Her face tightened, her mouth a harsh slant."Eivind saw all this? And he still left you?"
I took a sip of the tea and let the warmth soothe me. I was getting used to the earthiness, though it made my stomach rumble.“It’s not his fight to worry about.”
Helayna shot to her feet so suddenly that I set the cup down too quickly, sloshing a bit of the liquid. "Goddess, forgive me, Karmen!

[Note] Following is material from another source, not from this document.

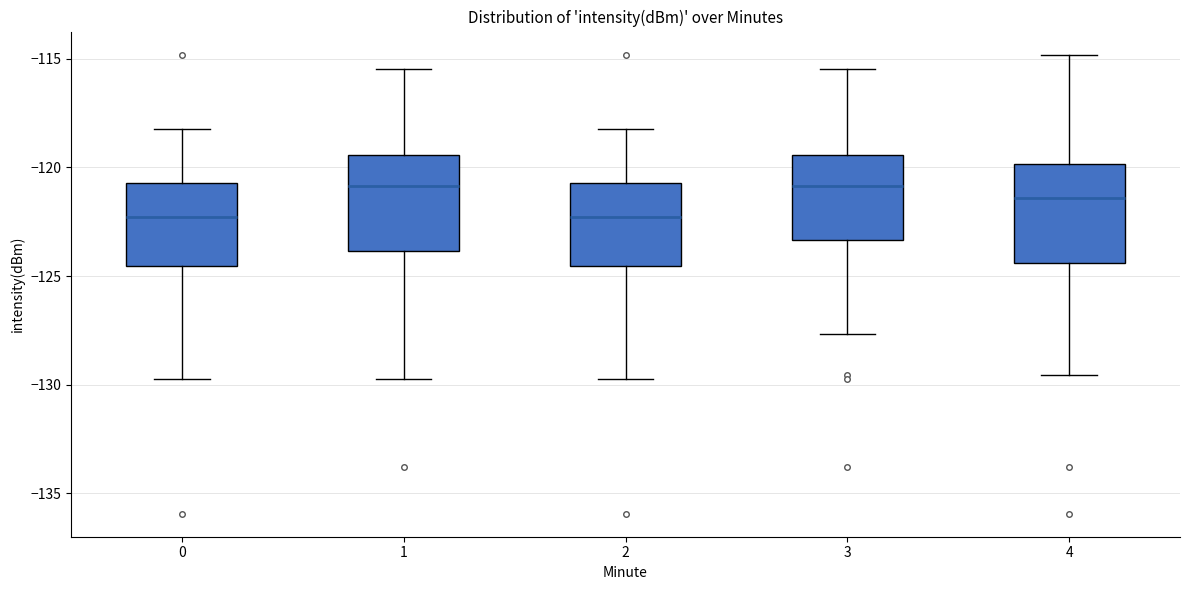

Where does the lower whisker of the box at x = 3 end on the y-axis? The values are not printed on the chart, so give them approximately, as read against the axis.

-127.5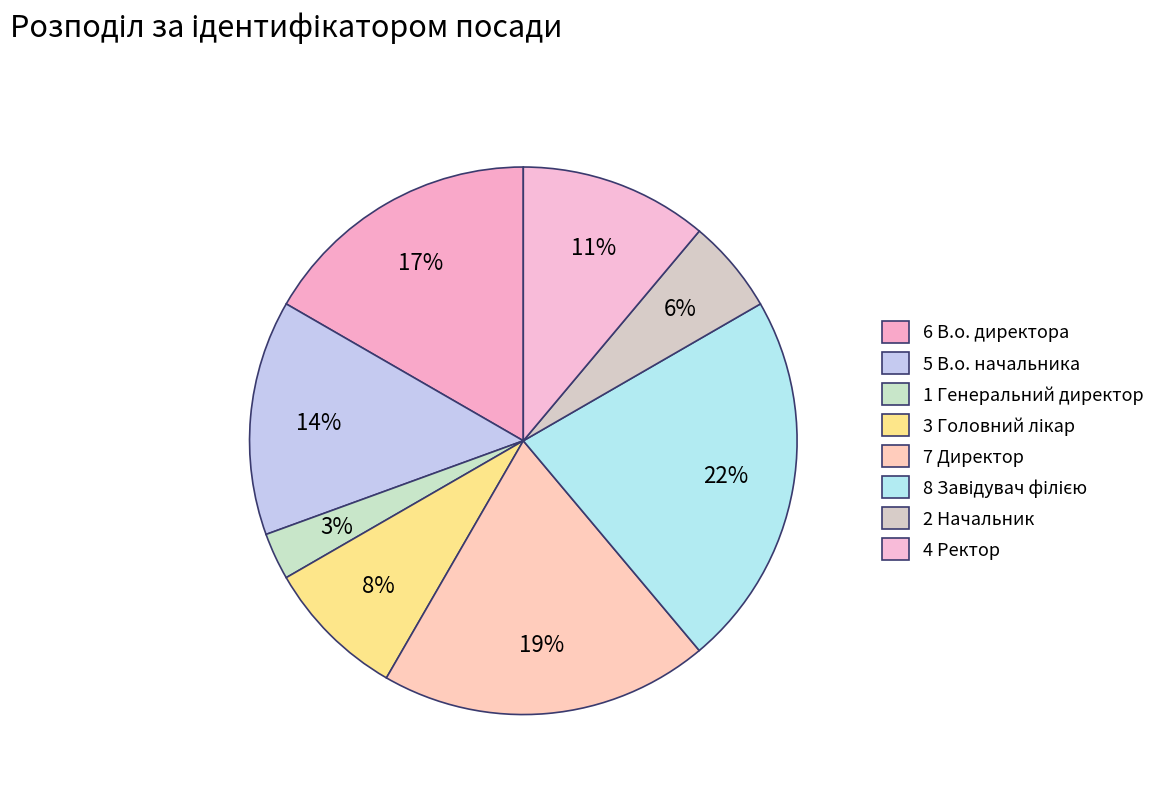

Count the number of slices in the pie.

8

What was I thinking?" She raced around the table and started rummaging through small doors, pulling out packages and containers. “When was the last time you had a meal?"
“A meal?” I repeated slowly.
“Yeah, like food? Human food? Didn’t you eat in Heliopolis? Or did you only feed?”
I blinked, not sure I understood the difference. “Uh… Neither?”
She turned slowly, her hands full, one with a silver-colored implement and the other with a long oblong beige object I couldn’t place. “Neither?” Her shoulders drooped and she nodded. “I guess I didn’t eat or feed in Hvergelmir, either. At least until my Blood were able to free me from Jörmungandr.”
I shrugged. “Captors and oppressors like to keep their victims weak. All I could worry about was survival.”
She turned away, busy making this meal, whatever that was. But all I could do was remember my mother’s last words to me.
“Do anything you must do to survive.”
3
Eivind
If I’d driven like the hounds of hell were on my tail before, I tripled that speed now, driving so hard and fast the Mustang’s engine shook like it was going to fall out. I had to get far, far away before she changed her mind. Even now, more than a hundred miles away from her, I could still feel her tugging on me.
I could close my eyes and drive straight back to her.
That pull was overwhelming and absolutely terrifying. That pull said my memories of what had happened to my father didn’t matter. Being a king in a queen’s world didn’t matter. Running free through a forest without a chain around my neck wouldn’t be so bad.
Fuck that shit.
But after what I’d seen… how could I leave her?